Proving $\mathbb{E}[(X - bY)^{2}]$ is minimized at $b = 1$

Question

How can I prove $\mathbb{E}[(X - bY)^{2}]$ is minimized at $b = 1$ for random variables $X$ and $Z$, where $Y = \mathbb{E}[{X \mid Z}]$?
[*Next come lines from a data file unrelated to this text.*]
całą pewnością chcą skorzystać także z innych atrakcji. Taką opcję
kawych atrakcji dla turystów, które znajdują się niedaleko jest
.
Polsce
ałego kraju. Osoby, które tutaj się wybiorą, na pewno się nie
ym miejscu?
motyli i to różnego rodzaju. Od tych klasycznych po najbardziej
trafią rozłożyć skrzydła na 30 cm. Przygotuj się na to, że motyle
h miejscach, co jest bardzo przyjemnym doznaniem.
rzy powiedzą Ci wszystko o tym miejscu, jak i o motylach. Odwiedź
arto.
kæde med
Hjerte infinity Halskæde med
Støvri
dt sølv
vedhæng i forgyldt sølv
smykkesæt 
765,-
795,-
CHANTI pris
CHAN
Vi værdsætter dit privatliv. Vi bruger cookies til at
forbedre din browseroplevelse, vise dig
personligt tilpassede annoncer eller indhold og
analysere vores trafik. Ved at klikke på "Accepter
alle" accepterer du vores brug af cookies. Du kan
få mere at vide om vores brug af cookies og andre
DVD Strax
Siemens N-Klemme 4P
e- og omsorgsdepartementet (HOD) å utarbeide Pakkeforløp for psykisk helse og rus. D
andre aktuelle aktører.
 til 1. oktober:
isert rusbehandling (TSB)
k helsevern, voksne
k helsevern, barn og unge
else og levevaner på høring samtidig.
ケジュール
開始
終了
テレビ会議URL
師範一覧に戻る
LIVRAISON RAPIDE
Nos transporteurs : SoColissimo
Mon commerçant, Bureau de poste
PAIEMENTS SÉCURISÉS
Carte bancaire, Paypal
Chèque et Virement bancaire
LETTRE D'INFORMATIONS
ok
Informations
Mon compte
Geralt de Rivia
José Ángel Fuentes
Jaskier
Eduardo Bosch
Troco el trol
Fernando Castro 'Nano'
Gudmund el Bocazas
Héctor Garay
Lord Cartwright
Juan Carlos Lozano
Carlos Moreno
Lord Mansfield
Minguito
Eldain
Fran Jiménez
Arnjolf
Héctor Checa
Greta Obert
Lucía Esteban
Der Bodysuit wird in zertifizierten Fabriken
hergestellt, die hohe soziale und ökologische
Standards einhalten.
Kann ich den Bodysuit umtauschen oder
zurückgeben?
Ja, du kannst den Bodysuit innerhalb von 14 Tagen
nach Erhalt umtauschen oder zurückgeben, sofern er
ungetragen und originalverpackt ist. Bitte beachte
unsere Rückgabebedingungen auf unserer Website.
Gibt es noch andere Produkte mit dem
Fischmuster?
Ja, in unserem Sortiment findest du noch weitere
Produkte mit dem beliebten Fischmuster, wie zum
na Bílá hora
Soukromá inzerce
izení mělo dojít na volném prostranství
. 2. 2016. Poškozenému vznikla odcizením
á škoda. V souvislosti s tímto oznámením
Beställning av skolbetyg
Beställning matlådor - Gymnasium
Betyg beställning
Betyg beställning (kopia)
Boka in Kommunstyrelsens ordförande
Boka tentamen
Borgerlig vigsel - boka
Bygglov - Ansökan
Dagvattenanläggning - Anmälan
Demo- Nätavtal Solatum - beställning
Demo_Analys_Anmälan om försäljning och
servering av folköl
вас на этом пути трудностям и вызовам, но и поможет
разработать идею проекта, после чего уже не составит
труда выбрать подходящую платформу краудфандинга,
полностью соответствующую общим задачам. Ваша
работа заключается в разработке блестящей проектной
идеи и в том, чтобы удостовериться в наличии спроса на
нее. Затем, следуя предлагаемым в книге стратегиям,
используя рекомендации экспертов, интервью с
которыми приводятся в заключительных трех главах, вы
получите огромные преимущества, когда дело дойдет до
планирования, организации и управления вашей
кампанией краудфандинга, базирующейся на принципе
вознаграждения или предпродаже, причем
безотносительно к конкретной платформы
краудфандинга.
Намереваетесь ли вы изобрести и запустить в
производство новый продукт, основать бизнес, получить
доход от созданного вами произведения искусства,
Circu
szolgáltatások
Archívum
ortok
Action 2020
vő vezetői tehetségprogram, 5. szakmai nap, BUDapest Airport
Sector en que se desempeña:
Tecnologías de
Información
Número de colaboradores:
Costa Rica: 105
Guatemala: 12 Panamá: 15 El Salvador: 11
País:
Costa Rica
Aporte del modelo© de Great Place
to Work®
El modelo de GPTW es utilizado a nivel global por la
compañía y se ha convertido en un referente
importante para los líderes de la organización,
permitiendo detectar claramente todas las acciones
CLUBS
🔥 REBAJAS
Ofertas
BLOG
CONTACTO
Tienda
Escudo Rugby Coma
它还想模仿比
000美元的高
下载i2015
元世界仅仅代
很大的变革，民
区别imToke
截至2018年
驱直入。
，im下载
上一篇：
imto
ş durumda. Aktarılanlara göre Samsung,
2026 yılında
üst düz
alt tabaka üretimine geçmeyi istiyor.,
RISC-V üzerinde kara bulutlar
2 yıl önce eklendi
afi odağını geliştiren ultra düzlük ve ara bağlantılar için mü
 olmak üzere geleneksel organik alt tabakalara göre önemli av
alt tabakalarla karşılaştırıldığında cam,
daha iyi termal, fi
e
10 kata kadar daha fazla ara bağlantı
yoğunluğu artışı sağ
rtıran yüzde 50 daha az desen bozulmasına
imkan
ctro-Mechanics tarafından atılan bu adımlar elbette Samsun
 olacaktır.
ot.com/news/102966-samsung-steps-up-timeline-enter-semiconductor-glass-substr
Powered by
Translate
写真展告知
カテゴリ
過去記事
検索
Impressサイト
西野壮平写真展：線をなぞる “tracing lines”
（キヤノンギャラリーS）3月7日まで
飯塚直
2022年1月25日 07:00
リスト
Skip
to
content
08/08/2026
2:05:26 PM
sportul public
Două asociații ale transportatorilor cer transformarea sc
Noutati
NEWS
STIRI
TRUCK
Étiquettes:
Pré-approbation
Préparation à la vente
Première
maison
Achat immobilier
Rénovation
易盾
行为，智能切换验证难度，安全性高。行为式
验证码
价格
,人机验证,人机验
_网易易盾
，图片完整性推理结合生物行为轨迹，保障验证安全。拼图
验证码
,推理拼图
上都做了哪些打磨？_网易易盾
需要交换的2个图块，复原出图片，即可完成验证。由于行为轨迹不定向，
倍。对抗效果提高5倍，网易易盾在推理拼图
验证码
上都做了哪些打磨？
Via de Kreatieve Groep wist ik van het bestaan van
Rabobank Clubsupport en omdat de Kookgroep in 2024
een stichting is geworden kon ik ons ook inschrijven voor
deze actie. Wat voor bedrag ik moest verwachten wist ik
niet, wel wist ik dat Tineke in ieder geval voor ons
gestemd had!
I saw a similar example, so here's my approach:

$$\mathbb{E}[(X - bY)^{2}] = \mathbb{E}[X^{2} - 2bXY + b^{2}Y^{2}]$$

$$= b^{2}\mathbb{E}[Y^{2}] - 2b\mathbb{E}[XY] + \mathbb{E}[X^{2}].$$

Think of this as a polynomial in $b$. Since a polynomial of the form $f(x) = ax^{2} + bx + c$ with $a > 0$ has minimum at $-b/2a$, and our expression above has its leading coefficient positive, we know that the minimum is at

$$\frac{2\mathbb{E}[XY]}{2\mathbb{E}[Y^{2}]} = \frac{\mathbb{E}[X \cdot \mathbb{E}[X \mid Z]]}{\mathbb{E}[(\mathbb{E}[X \mid Z])^{2}]}. $$

Now I just need to show that this fraction is equal to $1$. I tried to do conditioning, but it didn't help. Any suggestions

Answer 1

Apply conditioning to the numerator $ E[X\cdot E[X\mid Z]] $ of your final expression. Writing $Y:=E[X\mid Z]$, the numerator equals $E[XY]$. Conditioning on $Z$, we have $$ E[XY]=E\left[ E[XY\mid Z] \right]=E[YE[X\mid Z]], $$ the last equality following from the fact $Y$ is $Z$-measurable. You should be able to take it from here.